Market Trends Influence Medical Metal Selection
March 1, 2008
Market Trends Influence Medical Metal Selection
Because of the stringent requirements associated with the industry, several proven metals and alloys have enjoyed a long and healthy relationship with the medical device manufacturing sector. However, market trends are beginning to reshape OEMs’ expectations and forcing them to plan differently. Climbing price points have prompted some OEMs to investigate alternative materials.
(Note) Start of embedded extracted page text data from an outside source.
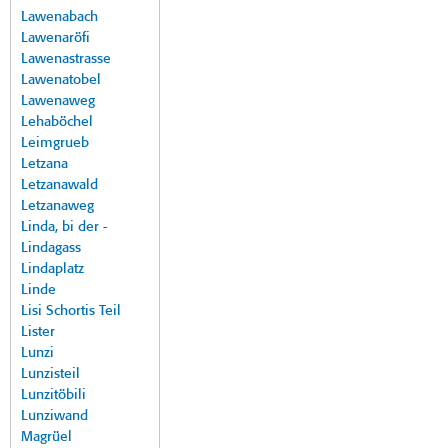
Lawenabach
Lawenaröfi
Lawenastrasse
Lawenatobel
Lawenaweg
Lehaböchel
Leimgrueb
Letzana
Letzanawald
Letzanaweg
Linda, bi der -
Lindagass
Lindaplatz
Linde
Lisi Schortis Teil
Lister
Lunzi
Lunzisteil
Lunzitöbili
Lunziwand
Magrüel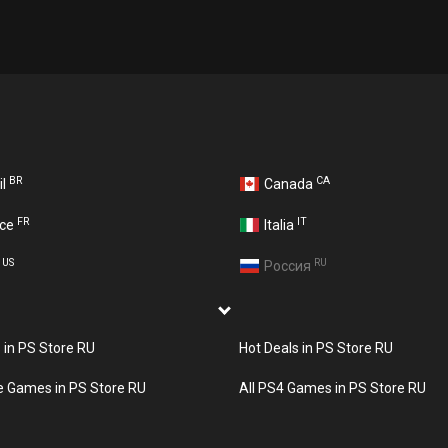
BR
CA
il
Canada
FR
IT
nce
Italia
US
RU
A
Россия
s in PS Store RU
Hot Deals in PS Store RU
e Games in PS Store RU
All PS4 Games in PS Store RU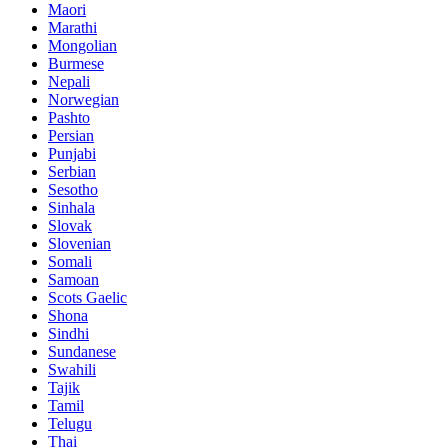
Maori
Marathi
Mongolian
Burmese
Nepali
Norwegian
Pashto
Persian
Punjabi
Serbian
Sesotho
Sinhala
Slovak
Slovenian
Somali
Samoan
Scots Gaelic
Shona
Sindhi
Sundanese
Swahili
Tajik
Tamil
Telugu
Thai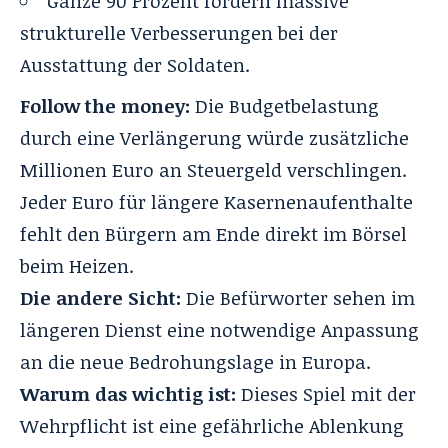
Ganze 90 Prozent fordern massive
strukturelle Verbesserungen bei der
Ausstattung der Soldaten.
Follow the money:
Die Budgetbelastung
durch eine Verlängerung würde zusätzliche
Millionen Euro an Steuergeld verschlingen.
Jeder Euro für längere Kasernenaufenthalte
fehlt den Bürgern am Ende direkt im Börsel
beim Heizen.
Die andere Sicht:
Die Befürworter sehen im
längeren Dienst eine notwendige Anpassung
an die neue Bedrohungslage in Europa.
Warum das wichtig ist:
Dieses Spiel mit der
Wehrpflicht ist eine gefährliche Ablenkung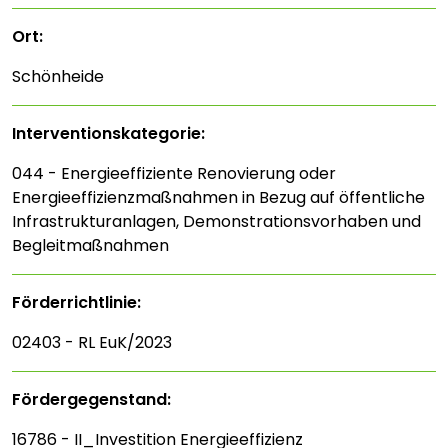
Ort:
Schönheide
Interventions­kategorie:
044 - Energieeffiziente Renovierung oder
Energieeffizienzmaßnahmen in Bezug auf öffentliche
Infrastrukturanlagen, Demonstrationsvorhaben und
Begleitmaßnahmen
Förderrichtlinie:
02403 - RL EuK/2023
Fördergegenstand:
16786 - II_Investition Energieeffizienz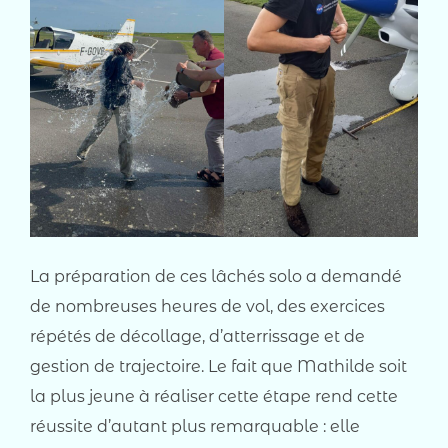
La préparation de ces lâchés solo a demandé
de nombreuses heures de vol, des exercices
répétés de décollage, d’atterrissage et de
gestion de trajectoire. Le fait que Mathilde soit
la plus jeune à réaliser cette étape rend cette
réussite d’autant plus remarquable : elle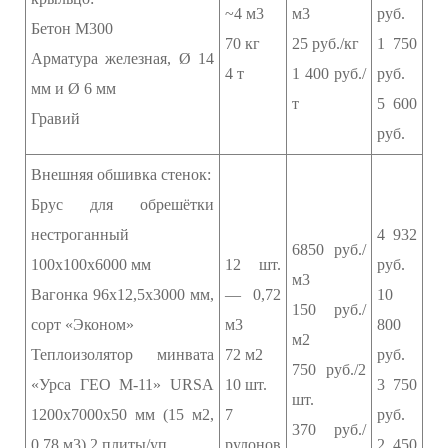
~4 м3
м3
руб.
Бетон М300
70 кг
25 руб./кг
1 750
Арматура железная, Ø 14
4 т
1 400 руб./
руб.
мм и Ø 6 мм
т
5 600
Гравий
руб.
Внешняя обшивка стенок:
Брус для обрешётки
нестроганный
4 932
6850 руб./
100х100х6000 мм
12 шт.
руб.
м3
Вагонка 96х12,5х3000 мм,
— 0,72
10
150 руб./
сорт «Эконом»
м3
800
м2
Теплоизолятор минвата
72 м2
руб.
750 руб./2
«Урса ГЕО М-11» URSA
10 шт.
3 750
шт.
1200х7000х50 мм (15 м2,
7
руб.
370 руб./
0,78 м3) 2 плиты/уп.
рулонов
2 450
Moreover, speedy availability of tried-and-true titanium could be waning, thus increasing lead times.
Platinum is a popular material among medical device manufacturers owing to its strength, biocompatibility, and corrosion resistance. But the cost of receiving those benefits has grown steeper in recent years as a result of a worldwide spike in the market value of platinum. In light of customer concern over escalating platinum prices, some materials providers are looking to offer cost-effective substitutes.
“We are noticing an interest by an increasing number of our customers in palladium as an alternative to platinum,” says Dave Vincent, director of business development at Johnson Matthey (West Chester, PA; www.jmmedical.com), a supplier of metals and alloys and a metallurgical developer. “Palladium shares many of the same physical traits [as platinum], but the rise in its cost hasn’t been nearly so dramatic.”
Both platinum and palladium are classified as platinum group metals, but platinum is approximately four times as expensive on today’s market. Platinum is also four times as expensive as it was at the beginning of the decade—the approximate time when the price began a steady climb that has continued to the present.
Palladium is much less dense than platinum, and long-time platinum users are still learning about the best methods for incorporating it into existing applications. Because of its relative unfamiliarity, it has mainly been used, so far, to replace platinum in nonimplantable devices where concerns about in vivo performance don’t apply.
“You will hear manufacturers talk about adopting palladium for its specific characteristics,” Vincent comments. “But at this point, it really boils down to cost.”
Unlike palladium, the status of titanium as an implantable-grade material is well established. Like precious metals, however, its availability is not immune to global market forces. Due to current trends, medical OEMs may need to prepare for longer lead times for titanium parts in the near future, says Craig Schank, director of sales and marketing at Supra Alloys (Camarillo, CA; www.supraalloys.com), a supplier of titanium alloys.
“After 9/11, the aerospace industry was anticipating higher prices, so companies ordered huge stocks of titanium,” Schank explains. “In fact, they overstocked, and for the past few years they’ve been working through existing supply. Indirectly, this benefited the medical industry which enjoyed shorter lead times.”
Although titanium is widely used among medical OEMs, the overall amount consumed pales in comparison to the aerospace industry. In the past few years, medical companies have been able to send jobs to mills unburdened by the large demands of the aerospace industry. But this may change soon, Schank says.
“The aerospace industry is beginning to work through its overstock and we’re seeing a rise in activity in that industry,” he says. “There are no guarantees, but it…could affect the lead-times that the medical industry has grown accustomed to.”